Bağımlılık bir ihtiyaçtan kaynaklanır.Bir babanın çocuklarına yol göstericiliği çocuklar büyüyüp aklı kullanmayı öğrenene kadardır. Ancak feodalitenin ve geleneksel yapıların hükümran olduğu topluluklarda bağımlılık ölene kadar devam etmektedir .

Konuyu siyasaset sahnesinde ele alıp baktığımızda görürüz ki ; idelojik haraketler mensuplarının ( Hemen her alanda ) nasıl davranmaları gerektiği konusunda davranış kalıpları ortaya koymaktadılar . Mensuplarının  bu kalıplar çerçevesinde davranmalarını beklemektedirler . Kişi üyesi olduğu veya gönül bağı kurduğu  ideolojik haraketin kural ve kaydelerine uygun davrandığı sürece kabul görür onaylanır , harekeret içinde mevki makam edinir . Hareketin kural ve kaydelerine uygun davranmayan üyeler haraketin ilgili kurullarınca dışlanır , kısaca hareketin koyduğu kural ve kaydelere uygun davranmayanlar , haraketin belirlediği yasal yaptırımlar uygulanarak uyumsuz ve uygunsuz kişiler  olarak ilan edilirler!

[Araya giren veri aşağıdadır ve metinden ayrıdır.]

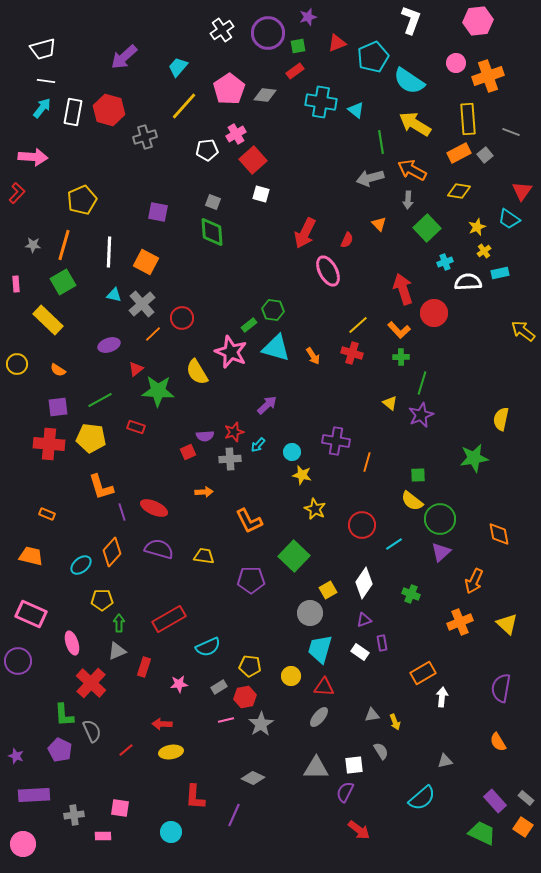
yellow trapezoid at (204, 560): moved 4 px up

Yetişkin birer insan olarak bu tür uygulamalara maruz  kalmamak için ; aidiyet duyduğunuz siyasi haraket , savuna geldiğinz fikirlere uygun politikalar geliştiremiyor , sizi siyasi sahada temsil etmiyor , beklentilerinize cevap vermiyor ise yapmanız gereken , beklentilerinizi uygun bir lisanla izah edip , olmasını istediklerinizi veya eksik gördüklerinizi ayrıntılarıyla anlatarak beklentileriniz doğrultusunda öneri ve eleştirileri ortaya koymak olmalıdır . Bununla birlikte üyesi bulunduğunuz siyasi haraket , sizin akıl ve bilim kapasitenizin üzerinde ‘ Küresel Gerçekleri ‘ ve ülkeler siyasitini farklı algılıyor , sizin henüz anlayamadığınız siyaset izliyor olabilir . Sizler çok gerilerde kalmış olabilirsiniz. Olup bitenleri soğuk savaş döneminde öğretilen Milli Politiklar seviyesinde içselleştirmiş , bügün söylelenlere kulak asmıyor kabullenmiyor olabilirsiniz .

Yada sizler üyesi bulunduğunuz siyasal haraketin çok çok üzerinde bir enteklektüel birikime sahip olmuşsunuz . Olup bitenleri kendi akıl ve algı seviyenizde tartışıyorsunuzdur. Dolasıyla aidiet duyduğunuz siyasal haraketi , geri kalmış , politika üretemeyen ,  geleceği ön göremeyen , dünyamız ve ülkemizin sosyal gerçeklerine vakıf olmayan , sorunlara çözüm üretemeyen , zavallı ve çaresiz duruma düşmü olarak görebilirsiniz. Her iki durumda da yapmanız gereken ‘ Akıl ve Bilim ‘ terazsinin hakemliğinde konuları tartışmak, uygun görülen kararlara bağlamak, gerektiğini düşünmekteyiz .

Siyasal yapıya ‘ İtiatsiz Bağımlılık ‘ gösteren itaat etmeyen Ülkücülere şunları söylemek istiyorum ; Geçmişte ‘ Bir ölsede kurtulsak ‘ diyenler , bugün ‘ Bir gitsede kurtulsak ‘ diyorlarsa,ve yine hiçbir şey yolunda değilse,oturup ciddi bir “özeleştiri”yapmamız gerektiği  kanaatındeyim.”ölse ve gitse”lerden kurtulup,İtaatsız bağımlılık çukurunda debelenmeden,Sosyolojik süreçleri”ihtiyatlı itaatlıkla”karşılayıp,hayata devam ederseniz, kendiniz için, insanlık için,ve geleceğimiz için iyilik yapmış olursunuz.

Son söz:Geçmiş,bugün ve gelecek tercihleri yapmadan hepsini birleştirip,yeni bir gelecek kurabilirmiyiz?Buna bakmak lazım!!!Sevgiyle kalın.